In our nanotechnology scenario #8, "Newshound Notebook," composed by members of the CRN Task Force, we write:
24 Jun 2013 - China’s economic growth continues to astound. I just checked with the Hypernet for earlier forecasts, and it turns out that a few years ago (in 2007), people were predicting that China would exceed the U.S. as the world’s #1 economy by around 2025. Now, the common wisdom is that it will happen no later than 2018. Amazing!
Note that this was prepared well before the current economic crisis, which has the U.S. economy taking a serious hit.
However, Stephen Aguilar-Millan, our colleague who writes The Futurist -- a must-read blog for anyone looking ahead -- has performed an interesting analysis that concludes it is highly unlikely for China to surpass the U.S. in GDP at any time before the mid-2020s.
I encourage you to read Stephen's entire article and review his statistics; both very enlightening. He concludes:
We can see that the forecast of 2015 as the point where China’s GDP overtakes America’s GDP is nothing more than a wild dream.
The exchange rate is the key factor in an accelerated China passing the USA in GDP.
Here are how the numbers would work from a May projection. Note: that China has held its exchange rate steady for three months.
Also, China is undergoing a new statistical census. If the numbers match the city and regional numbers then the national GDP growth could be underestimating the GDP by 3-4% per year as it did in the last statistical census.
In 2008 and 2009, it looks like the US is heading for zero to negative 2-3% growth and China is going to 8-9%.
Posted by: Brian Wang | October 13, 2008 at 07:11 AM
Futurists quotes Economist 2007 figures of US GDP 12.7 trillion and China GDP 2.2 trillion.
BEA.gov has Q2 2008 US GDP 14.3 trillion.
China GDP for 2008 is 27 trillion yuan. At 6.82 exchange rate China's GDP (not including Hong Kong and Macau) is $3.95 trillion.
If China was following the 2007 numbers its GDP would be about $2.5 trillion in terms of a ratio that is in line with $14.3 trillion for the USA.
The Economist is projecting Cnhina's GDP growth rate at about 8.5% and the US after 2009 at about 2.5%. Both are until 2013.
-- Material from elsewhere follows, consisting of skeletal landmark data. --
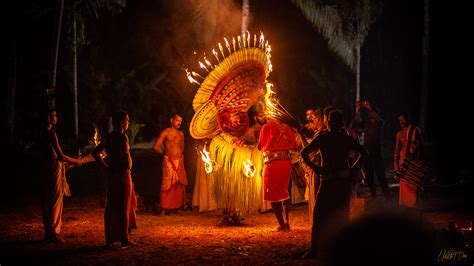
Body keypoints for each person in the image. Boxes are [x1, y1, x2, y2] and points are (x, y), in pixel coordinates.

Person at [301, 109, 368, 258]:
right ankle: (342, 249)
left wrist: (316, 168)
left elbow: (303, 153)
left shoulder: (323, 138)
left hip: (329, 181)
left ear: (328, 123)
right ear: (341, 123)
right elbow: (364, 152)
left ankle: (315, 249)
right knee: (342, 216)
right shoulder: (345, 139)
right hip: (343, 181)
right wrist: (353, 168)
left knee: (319, 215)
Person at [92, 111, 137, 248]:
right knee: (123, 206)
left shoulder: (109, 137)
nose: (128, 123)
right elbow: (123, 156)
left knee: (112, 206)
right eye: (127, 120)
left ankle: (110, 239)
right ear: (122, 122)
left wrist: (105, 167)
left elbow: (95, 153)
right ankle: (124, 239)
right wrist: (126, 165)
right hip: (122, 175)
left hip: (112, 175)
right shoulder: (122, 137)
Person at [39, 108, 83, 243]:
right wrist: (76, 161)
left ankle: (49, 232)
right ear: (48, 118)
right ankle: (52, 233)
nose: (56, 117)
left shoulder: (41, 134)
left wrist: (71, 162)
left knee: (48, 200)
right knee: (55, 199)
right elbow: (60, 156)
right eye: (54, 115)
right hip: (53, 168)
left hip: (46, 168)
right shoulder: (51, 134)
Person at [258, 115, 297, 231]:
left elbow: (261, 146)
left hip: (273, 164)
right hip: (286, 163)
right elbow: (294, 146)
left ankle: (282, 224)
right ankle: (287, 222)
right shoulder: (286, 127)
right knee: (284, 191)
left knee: (273, 194)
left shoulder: (266, 127)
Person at [353, 100, 390, 199]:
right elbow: (357, 122)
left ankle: (387, 196)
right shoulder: (366, 124)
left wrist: (368, 107)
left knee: (381, 176)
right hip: (367, 153)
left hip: (376, 154)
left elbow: (379, 118)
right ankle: (374, 196)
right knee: (369, 176)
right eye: (369, 113)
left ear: (376, 114)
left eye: (372, 112)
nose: (370, 114)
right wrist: (358, 109)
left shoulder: (379, 123)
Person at [153, 113, 188, 215]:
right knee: (167, 183)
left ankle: (177, 208)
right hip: (169, 161)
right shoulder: (166, 132)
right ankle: (164, 208)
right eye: (177, 121)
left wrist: (180, 156)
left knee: (179, 184)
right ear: (171, 120)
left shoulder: (181, 134)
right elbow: (156, 146)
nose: (179, 123)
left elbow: (182, 148)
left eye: (180, 122)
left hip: (179, 161)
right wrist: (166, 154)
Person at [393, 113, 424, 208]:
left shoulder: (414, 131)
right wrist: (395, 162)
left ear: (407, 119)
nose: (401, 122)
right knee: (404, 185)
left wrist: (413, 154)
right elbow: (397, 149)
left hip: (413, 161)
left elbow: (419, 145)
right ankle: (405, 204)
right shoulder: (399, 134)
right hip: (403, 162)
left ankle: (414, 205)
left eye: (403, 119)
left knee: (413, 184)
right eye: (400, 120)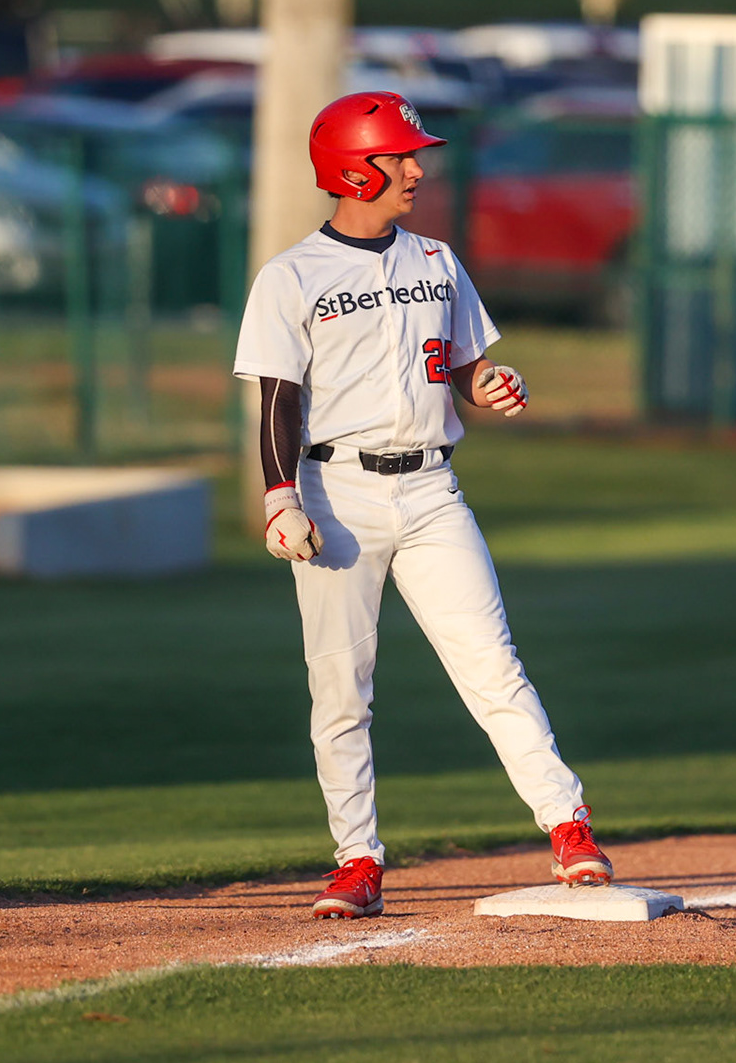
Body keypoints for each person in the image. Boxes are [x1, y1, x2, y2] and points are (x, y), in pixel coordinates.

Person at [232, 91, 612, 920]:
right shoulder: (293, 274)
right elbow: (275, 401)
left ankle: (568, 825)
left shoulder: (437, 261)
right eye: (400, 156)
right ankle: (357, 859)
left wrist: (489, 385)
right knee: (341, 690)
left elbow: (465, 370)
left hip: (433, 490)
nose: (417, 168)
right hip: (338, 496)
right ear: (353, 169)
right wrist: (278, 498)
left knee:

The Economist is projecting China's currency to appreciate to 6.25 to the US $ in 2013. This is a slower appreciation projection than most other sources.
Posted by: Brian Wang | October 13, 2008 at 04:25 PM
His figures from 2007 Economist
$12.4 trillion US
$2.2 trillion China
China was 17% of US economu
BEA.gov (official US stats) $14.3 trillion
China $3.95 trillion.
China is 27.6 %
Hong Kong $300 billion
Macau $13 billion
China + Hong Kong and MAcau (which were returned to China) $4.27 trillion
china+Hk+Macua is 29.9%
China's currency is arguably 20-40% undervalued now.
China's statistics according to the Economist could still be understating the size of the economy by 5-10%. Current economic census would give a better indication.